Unlike a most illnesses though depression goes for your immune system everytime. It isolates you from the people you care about because you don’t want to hurt them, It infects your positives by showing only the negative, removing activities because you either don’t have the energy (from fighting it) or just don’t have it in you to bother, slowly but surley it creeps into your mental immune system till you have nothing left. Its easy to see how it then turns terminal. You have seen all the specialists and your still here and you cant fix it. Also unlike most illnesses once you think you are free and clear you aren’t. Cause not only once you are ‘fixed’ you believe it, but when the next bout turns up it hits twice as hard because you thought you were ok now, that the drugs and everything else had worked. once you are onto your forth bout, the energy you need to climb back up is huge and that effort is not easy with an illness that wants you to crawl into a corner and do nothing.

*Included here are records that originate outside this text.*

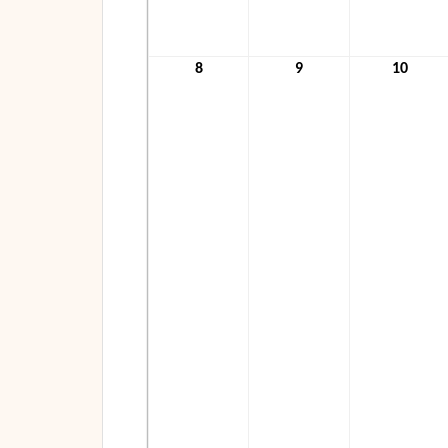
8
8.
9
9.
10
10.
November
November
Nove
2021
2021
2021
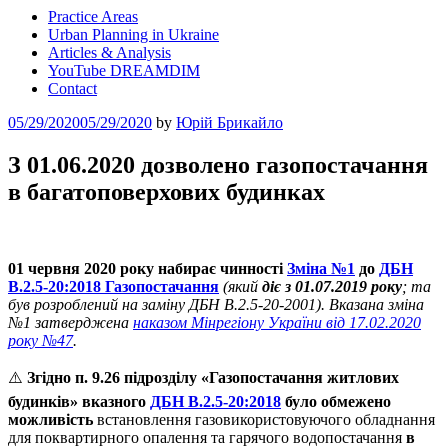
Practice Areas
Urban Planning in Ukraine
Articles & Analysis
YouTube DREAMDIM
Contact
Posted
05/29/2020
05/29/2020
by
Юрій Брикайло
on
З 01.06.2020 дозволено газопостачання
в багатоповерхових будинках
01 червня 2020 року набирає чинності
Зміна №1
до
ДБН
В.2.5-20:2018 Газопостачання
(який
діє з 01.07.2019 року
; та
був розроблений на заміну ДБН В.2.5-20-2001).
Вказана зміна
№1 затверджена
наказом Мінрегіону України від 17.02.2020
року №47
.
⚠️
Згідно п. 9.26 підрозділу
«Газопостачання житлових
будинків» вказного
ДБН В.2.5-20:2018
було обмежено
можливість
встановлення газовикористовуючого обладнання
для поквартирного опалення та гарячого водопостачання
в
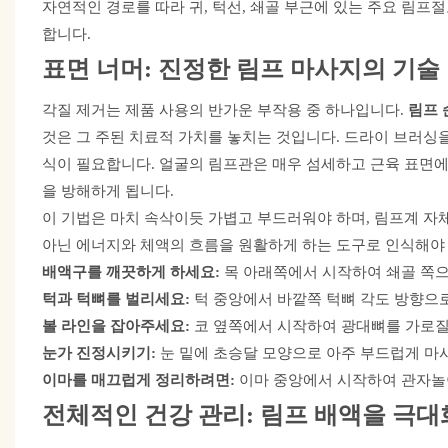
자연적인 경로를 따라 귀, 턱선, 쇄골 부근에 있는 주요 림
합니다.
표면 너머: 진정한 림프 마사지의 기
각질 제거는 제품 사용의 반가운 부작용 중 하나입니다.
림프 
것은 그 주된 치료적 가치를 놓치는 것입니다. 드라이 브러싱
식이 필요합니다. 얼굴의 림프관은 매우 섬세하고 근육 표면에
을 방해하게 됩니다.
이 기법은 마치 속삭이듯 가볍고 부드러워야 하며, 림프계 자
아닌 에너지와 체액의 흐름을 원활하게 하는 도구로 인식해야 
배액구를 깨끗하게 하세요:
목 아래쪽에서 시작하여 쇄골 쪽으
턱과 턱뼈를 벌리세요:
턱 중앙에서 바깥쪽 턱뼈 각도 방향으
볼 라인을 잡아주세요:
코 옆쪽에서 시작하여 광대뼈를 가로질
눈가 진정시키기:
눈 밑에 초승달 모양으로 아주 부드럽게 마
이마를 매끄럽게 정리하려면:
이마 중앙에서 시작하여 관자놀
전체적인 건강 관리: 림프 배액을 극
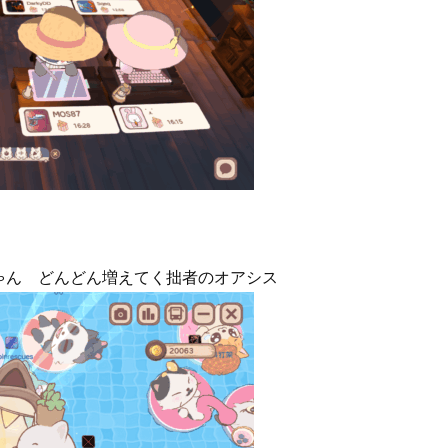
ゃん どんどん増えてく拙者のオアシス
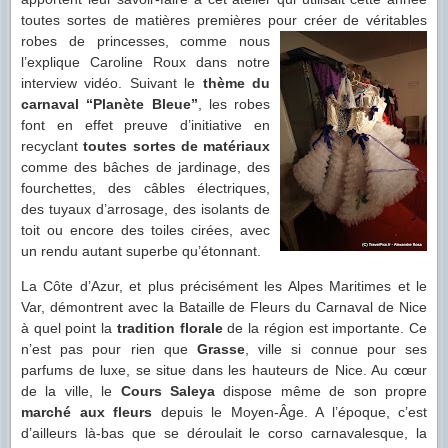
toutes sortes de matières premières pour créer de
véritables
robes de princesses, comme nous
l’explique Caroline Roux dans notre
interview vidéo. Suivant le
thème du
carnaval “Planète Bleue”
, les robes
font en effet preuve d’initiative en
recyclant
toutes sortes de matériaux
comme des bâches de jardinage, des
fourchettes, des câbles électriques,
des tuyaux d’arrosage, des isolants de
toit ou encore des toiles cirées, avec
un rendu autant superbe qu’étonnant.
La Côte d’Azur, et plus précisément les Alpes Maritimes et le
Var, démontrent avec la Bataille de Fleurs du Carnaval de Nice
à quel point la
tradition florale
de la région est importante. Ce
n’est pas pour rien que
Grasse
, ville si connue pour ses
parfums de luxe, se situe dans les hauteurs de Nice. Au cœur
de la ville, le
Cours Saleya
dispose même de son propre
marché aux fleurs
depuis le Moyen-Âge. A l’époque, c’est
d’ailleurs là-bas que se déroulait le corso carnavalesque, la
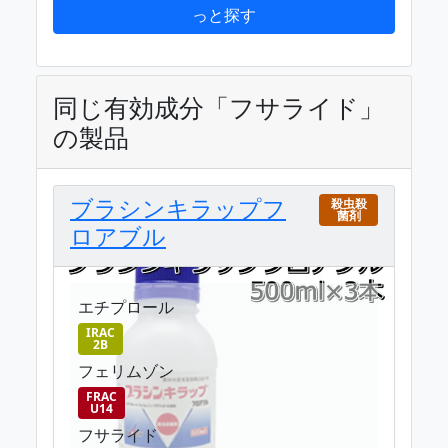
っと探す
同じ有効成分「フサライド」
の製品
ブラシンキラップフ
殺虫殺
菌剤
ロアブル
エチプロール
IRAC
2B
フェリムゾン
FRAC
U14
フサライド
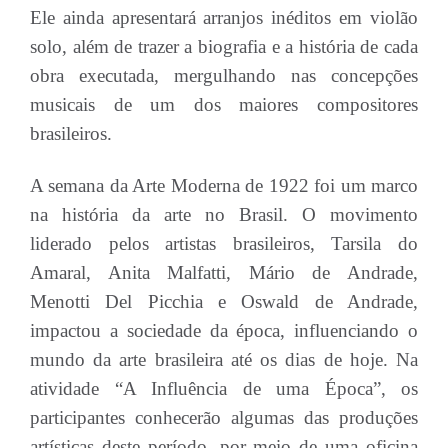
Ele ainda apresentará arranjos inéditos em violão
solo, além de trazer a biografia e a história de cada
obra executada, mergulhando nas concepções
musicais de um dos maiores compositores
brasileiros.
A semana da Arte Moderna de 1922 foi um marco
na história da arte no Brasil. O movimento
liderado pelos artistas brasileiros, Tarsila do
Amaral, Anita Malfatti, Mário de Andrade,
Menotti Del Picchia e Oswald de Andrade,
impactou a sociedade da época, influenciando o
mundo da arte brasileira até os dias de hoje. Na
atividade “A Influência de uma Época”, os
participantes conhecerão algumas das produções
artísticas deste período, por meio de uma oficina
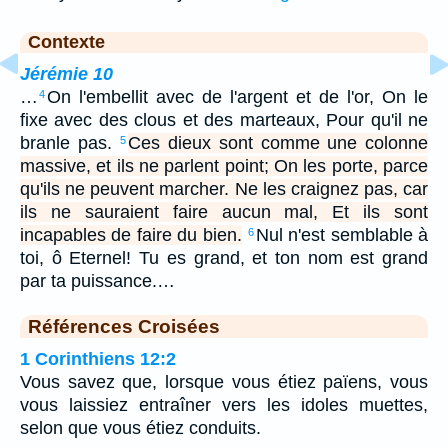
Contexte
Jérémie 10
…
On l'embellit avec de l'argent et de l'or, On le
4
fixe avec des clous et des marteaux, Pour qu'il ne
branle pas.
Ces dieux sont comme une colonne
5
massive, et ils ne parlent point; On les porte, parce
qu'ils ne peuvent marcher. Ne les craignez pas, car
ils ne sauraient faire aucun mal, Et ils sont
incapables de faire du bien.
Nul n'est semblable à
6
toi, ô Eternel! Tu es grand, et ton nom est grand
par ta puissance.…
Références Croisées
1 Corinthiens 12:2
Vous savez que, lorsque vous étiez païens, vous
vous laissiez entraîner vers les idoles muettes,
selon que vous étiez conduits.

And lets be very clear none of this makes sense outside of the illness. Seriously, its bat shit crazy on so many levels. That’s the problem, mental illness. Its not logical, it subverts common sense and you see what it wants you to see about yourself, others and the world around you. No well minded person would believe this shit,
So is there a way forwards? Not sure to be honest. More doctors appointments, more drugs, more therapies and continuing to fight it. The thing is with depression you see things in a pretty negative light. It is an illness that causes isolation and feds itself like some horrific self replicating super bug to the point where fighting. Once your in that frame of mind, its hard to see outside of it, the cost on the people around you or in fact on yourself as bits of you get broken away.
Personally my depression was caused by working in an environment of day to day violence and work place bullying. People who knew me before can probably very obviously point out the changes in me, the bits broken off. Where before i was pretty outgoing (or at least could fake it 😉 ) now i’m very introverted. Not in a ‘hey i’m not good at parties way’ but in a I live in my own head a lot way, i’m often much colder than I was and as to making friends, its not an easy thing. Partly because I’m tired all the time so talking to people is so bloody hard, but also because guilt at what sort of person I am combined with a lack of faith in people takes a lot for me to open up. Like i said its a bloody isolating, stupid illness. There was a time when I though that it would be fixed, now the deeper understanding is that much like a lot of life long illnesses its something that I need to deal with everyday.
One thing is for certain our society needs treat it like any other illness to avoid more terminal cases.